1. Disclosure, disclosure, disclosure. Disclosure cures many sins – but certainly not all.
2. Independent representation. Cures many more sins, and is absolutely required in some – but not most – states.
3. Time gap prior to marriage. Usually not legally required (but see California, for example) but it is good practice.
In a Massachusetts case, there was no coercion or duress when a pregnant single mother was shown the prenuptial agreement shortly before scheduled wedding date and was told that if she did not sign it there would be no wedding. She was given enough review time, she was represented by counsel whose opinion that she should not sign the agreement she rejected, and she informed a notary that signing the agreement was her "free act and deed." Biliouris v. Biliouris, 67 Mass. App. Ct. 149, 852 N.E.2d 687 (2006).
Contrast an Ohio case holding that a prenuptial agreement was unenforceable when H and W cohabited before marriage, W began breast cancer treatment 3 months before marriage, they met H's lawyer jointly 4 days before the wedding and signed the prenup then. Overreaching was defined as one party outwitting or cheating the other “by artifice or cunning, or by exploiting a significant disparity in understanding the nature of the transaction.” There was insufficient disclosure and the court accepted W's testimony that she “would have signed anything in order to make [H] happy and to ensure the marriage.” Grimm v. Grimm, 2003 WL 103429 (Ohio App. 12 Dist. 2003).

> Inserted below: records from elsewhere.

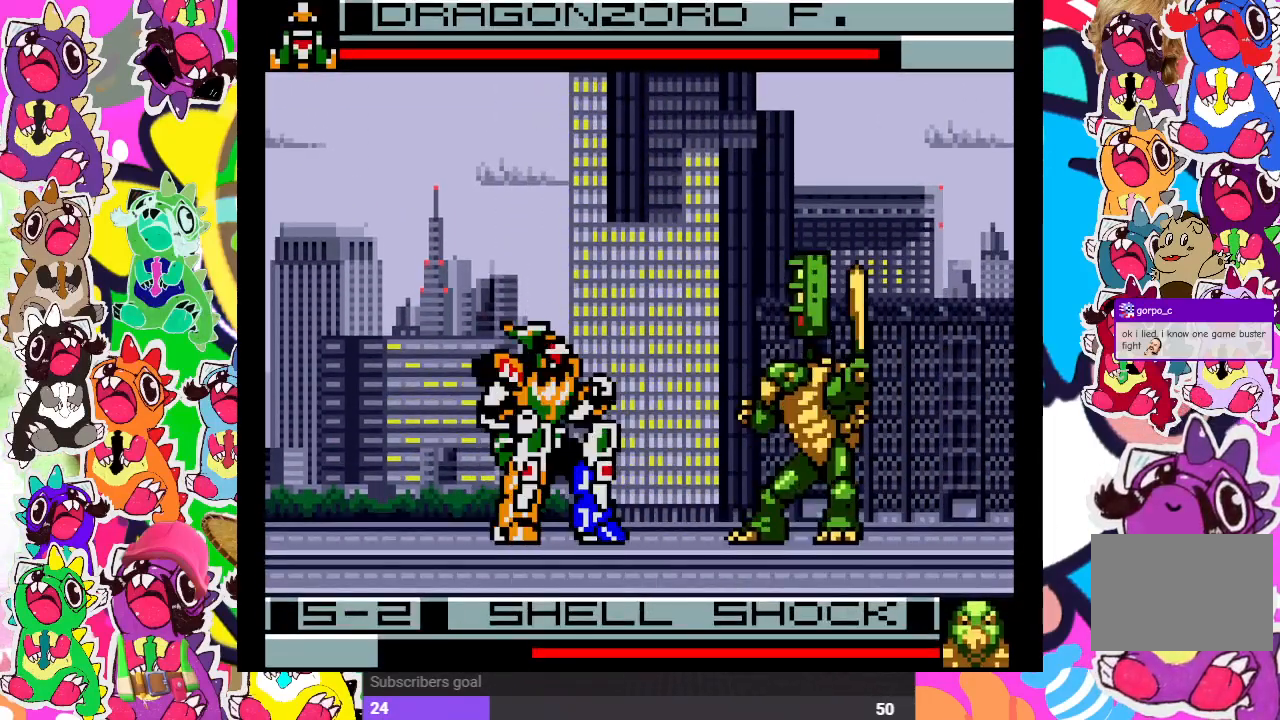
{"buttons": ["DPAD_DOWN"], "left_stick": "center", "right_stick": "center", "events": [[50, "CROSS", "down"], [117, "CROSS", "up"], [167, "CROSS", "down"], [250, "CROSS", "up"], [283, "CROSS", "down"], [367, "CROSS", "up"], [483, "DPAD_LEFT", "up"]]}
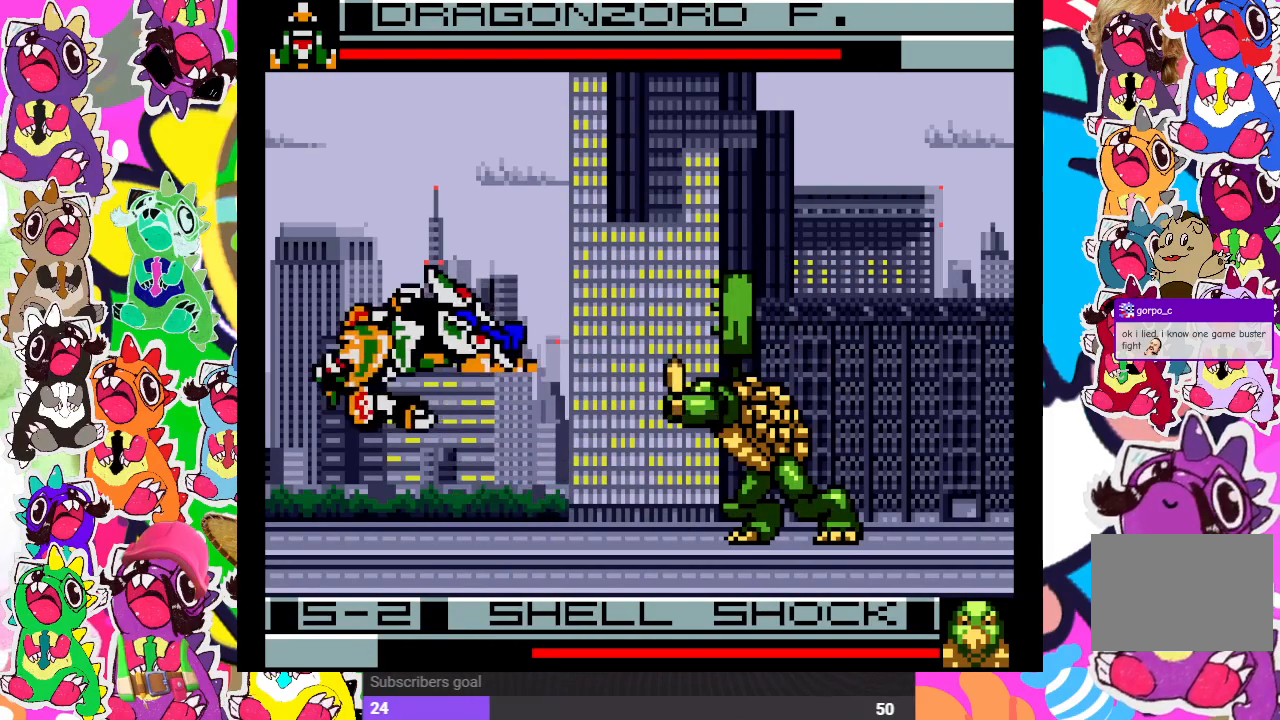
{"buttons": ["DPAD_RIGHT"], "left_stick": "center", "right_stick": "center", "events": [[133, "CROSS", "down"], [133, "DPAD_RIGHT", "down"], [150, "DPAD_DOWN", "up"], [233, "CROSS", "up"], [283, "DPAD_RIGHT", "up"], [300, "CROSS", "down"], [300, "DPAD_DOWN", "down"], [383, "CROSS", "up"], [467, "CROSS", "down"], [483, "DPAD_DOWN", "up"], [483, "DPAD_RIGHT", "down"], [500, "CROSS", "up"]]}
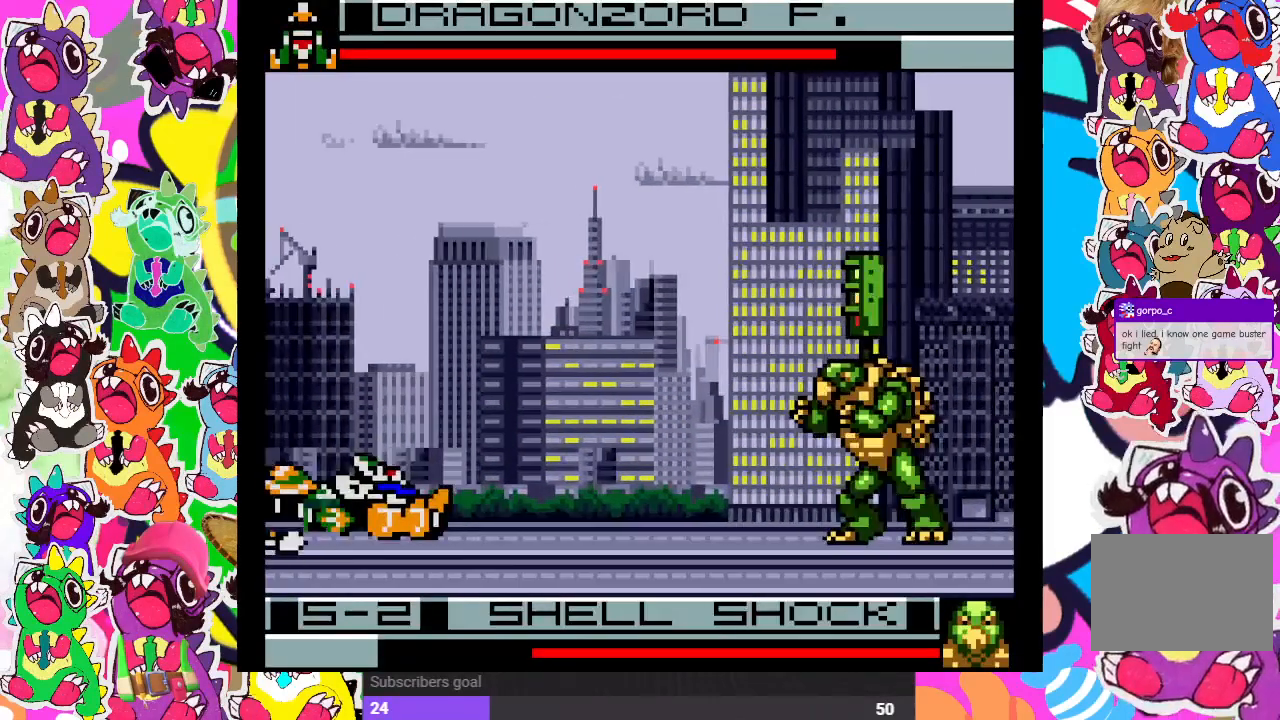
{"buttons": ["DPAD_DOWN"], "left_stick": "center", "right_stick": "center", "events": [[50, "CROSS", "down"], [133, "CROSS", "up"], [133, "DPAD_RIGHT", "up"], [417, "DPAD_DOWN", "down"]]}
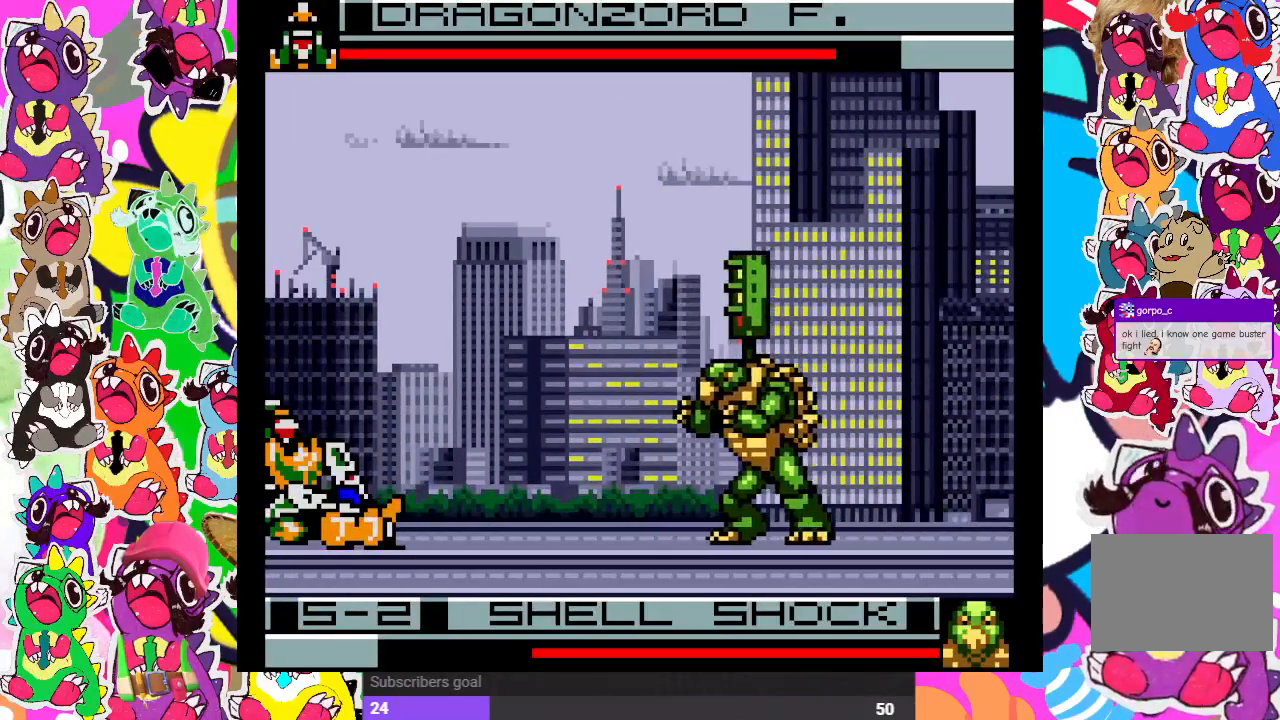
{"buttons": ["DPAD_DOWN"], "left_stick": "center", "right_stick": "center", "events": [[50, "CROSS", "down"], [83, "DPAD_DOWN", "up"], [83, "DPAD_RIGHT", "down"], [150, "CROSS", "up"], [167, "DPAD_DOWN", "down"], [183, "CROSS", "down"], [183, "DPAD_RIGHT", "up"], [250, "CROSS", "up"], [317, "DPAD_DOWN", "up"], [317, "DPAD_RIGHT", "down"], [333, "CROSS", "down"], [417, "CROSS", "up"], [433, "CROSS", "down"], [433, "DPAD_DOWN", "down"], [433, "DPAD_RIGHT", "up"], [483, "CROSS", "up"]]}
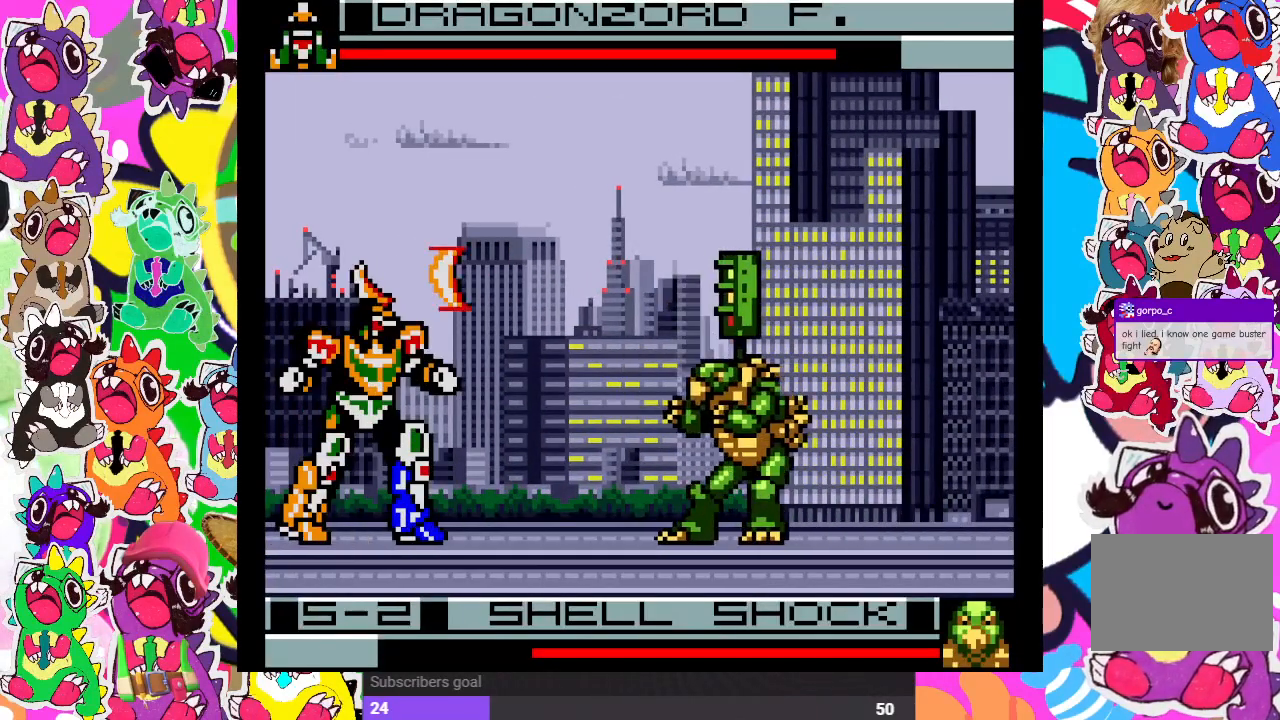
{"buttons": ["DPAD_UP", "DPAD_LEFT"], "left_stick": "center", "right_stick": "center", "events": [[67, "CROSS", "down"], [67, "DPAD_RIGHT", "down"], [83, "CROSS", "up"], [83, "DPAD_DOWN", "up"], [150, "DPAD_RIGHT", "up"], [450, "DPAD_LEFT", "down"], [500, "DPAD_UP", "down"]]}
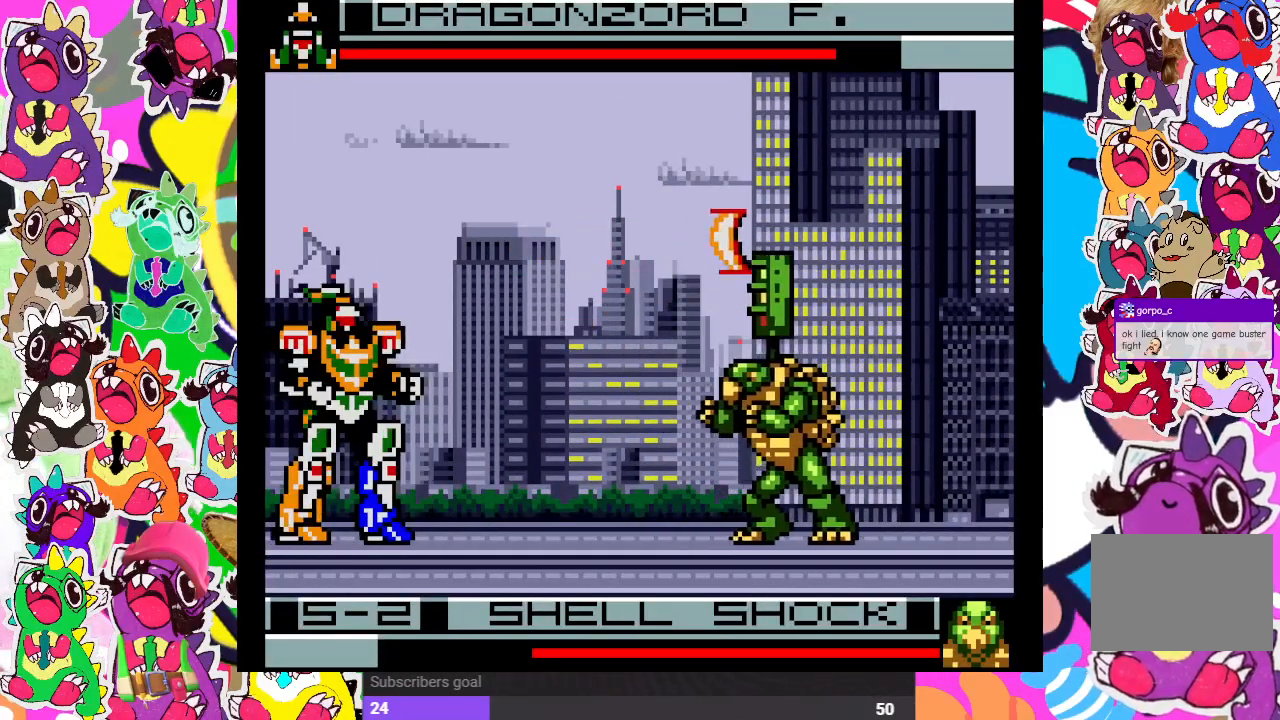
{"buttons": ["DPAD_UP", "DPAD_RIGHT"], "left_stick": "center", "right_stick": "center", "events": [[17, "DPAD_LEFT", "up"], [67, "DPAD_RIGHT", "down"], [167, "DPAD_UP", "up"], [233, "DPAD_UP", "down"]]}
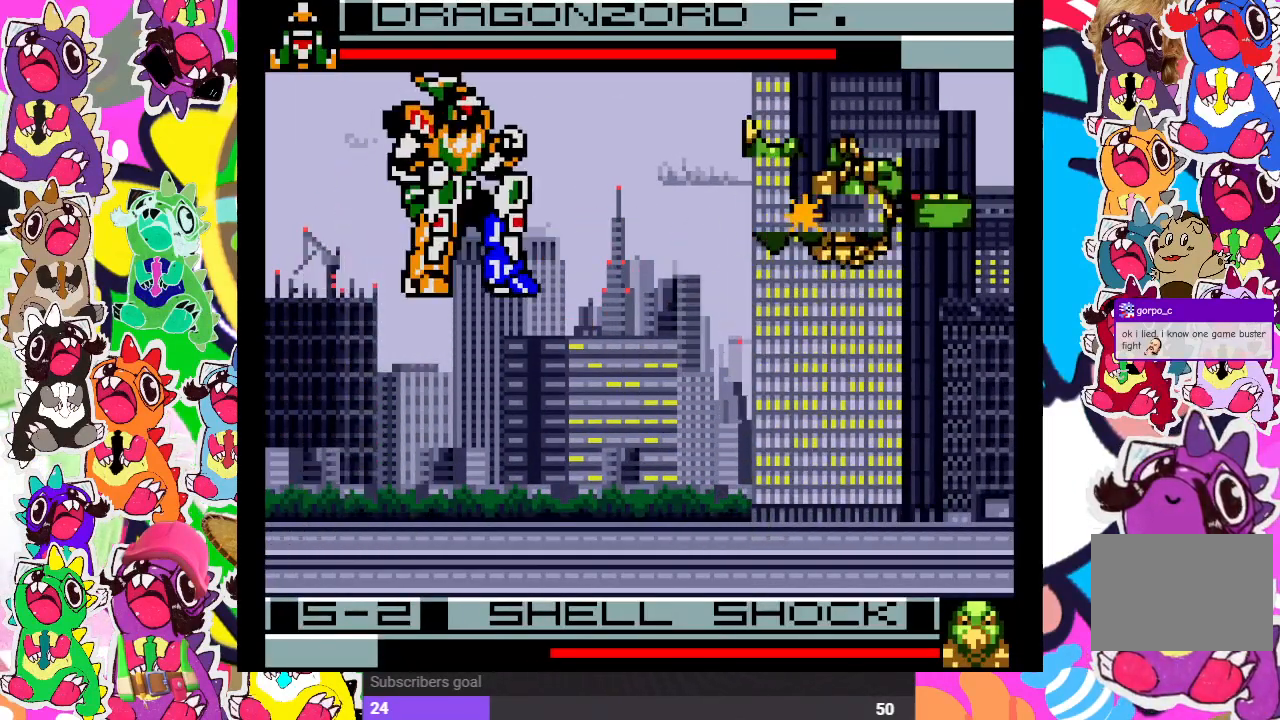
{"buttons": ["DPAD_LEFT"], "left_stick": "center", "right_stick": "center", "events": [[50, "DPAD_UP", "up"], [100, "SQUARE", "down"], [133, "DPAD_RIGHT", "up"], [183, "SQUARE", "up"], [283, "SQUARE", "down"], [383, "SQUARE", "up"], [450, "DPAD_LEFT", "down"]]}
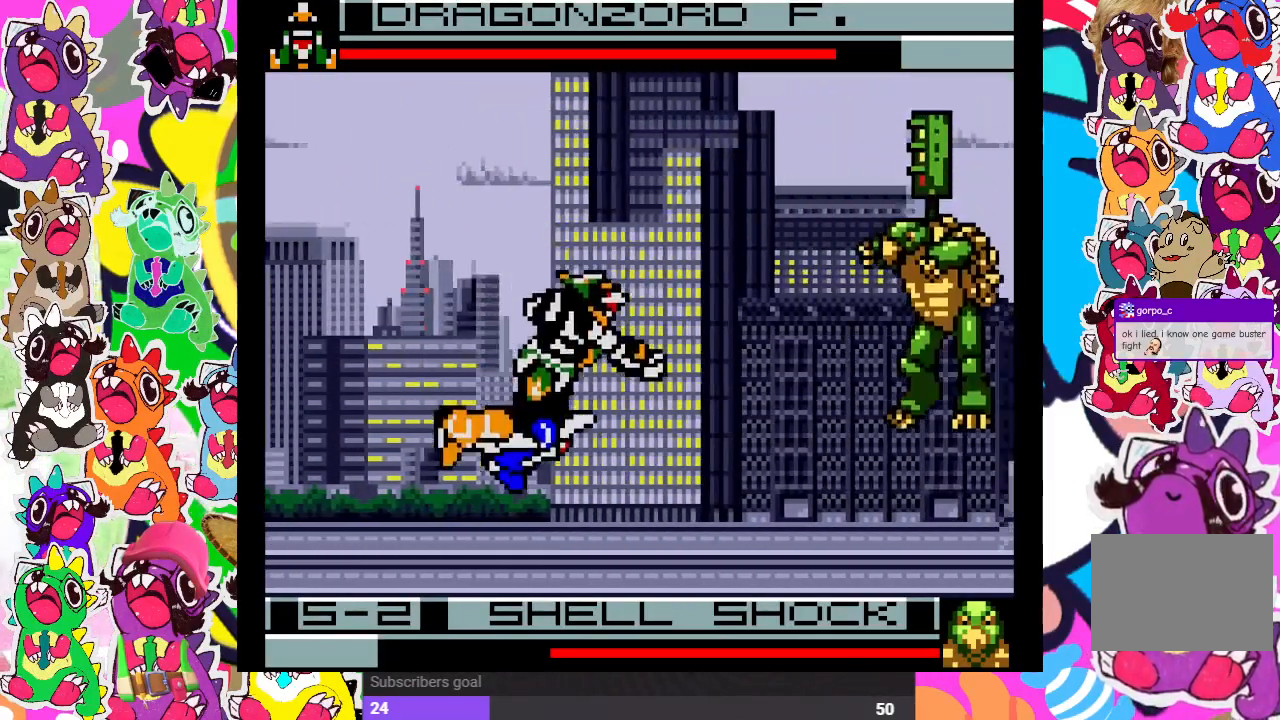
{"buttons": ["CROSS", "DPAD_RIGHT"], "left_stick": "center", "right_stick": "center", "events": [[117, "DPAD_DOWN", "down"], [117, "DPAD_LEFT", "up"], [183, "CROSS", "down"], [183, "DPAD_DOWN", "up"], [183, "DPAD_RIGHT", "down"], [317, "DPAD_DOWN", "down"], [317, "DPAD_RIGHT", "up"], [383, "CROSS", "up"], [450, "CROSS", "down"], [450, "DPAD_DOWN", "up"], [450, "DPAD_RIGHT", "down"]]}
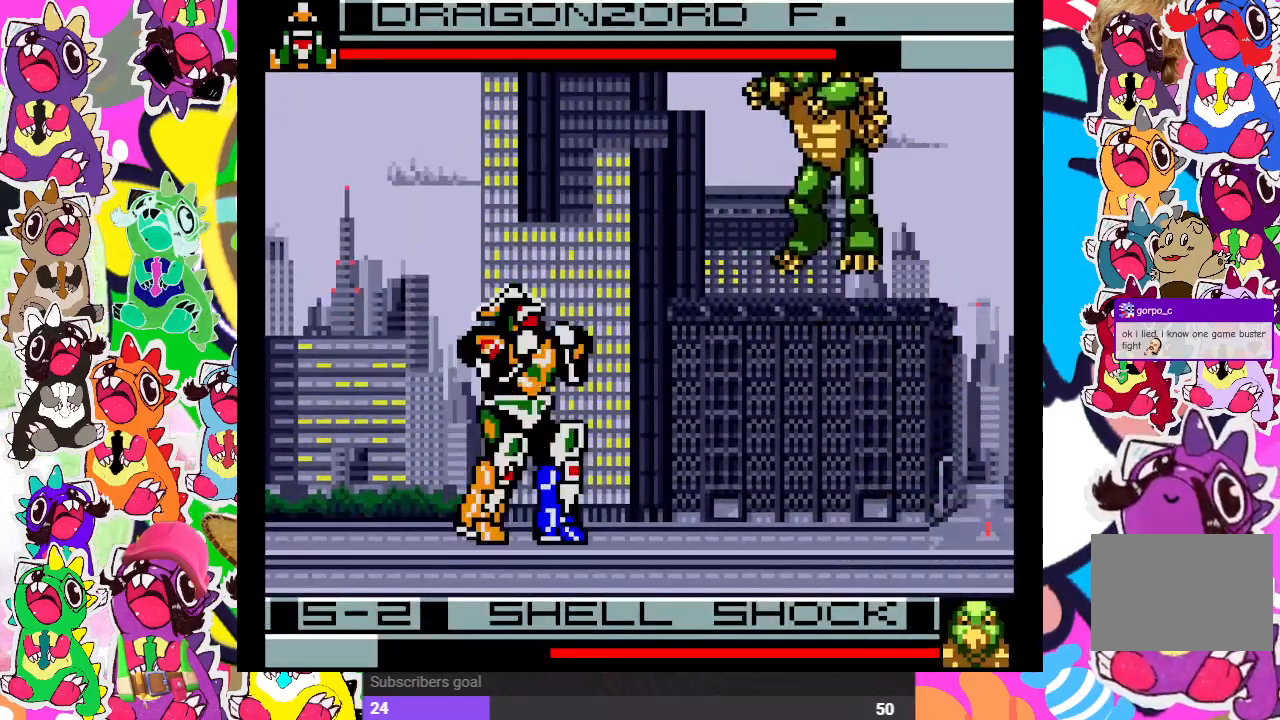
{"buttons": ["CROSS", "DPAD_LEFT"], "left_stick": "center", "right_stick": "center", "events": [[33, "CROSS", "up"], [83, "CROSS", "down"], [83, "DPAD_RIGHT", "up"], [100, "DPAD_DOWN", "down"], [133, "CROSS", "up"], [183, "DPAD_RIGHT", "down"], [217, "CROSS", "down"], [267, "CROSS", "up"], [267, "DPAD_RIGHT", "up"], [300, "DPAD_LEFT", "down"], [317, "DPAD_DOWN", "up"], [333, "CROSS", "down"], [383, "CROSS", "up"], [450, "CROSS", "down"]]}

5. Specific execution requirements.
These vary from state to state. E.g. New York – must be “in writing, subscribed by the parties, and acknowledged or proven in the manner required to entitle a deed to be recorded” ( Domestic Relations Law § 236[B]).
6. Some specific issues:
a. Retirement waivers. Many cases hold that only a “spouse” can waive an interest in pension plans covered by federal law. Hurwitz v. Sher, 982 F.2d 778 (2d Cir. 1993). Waiver of interest in an ERISA pension plan in a prenuptial agreement may not suffice. Separate waiver required after the marriage.
b. Religious issues. Prenuptial agreements relating to the religious upbringing of the children are most likely unconstitutionally unenforceable.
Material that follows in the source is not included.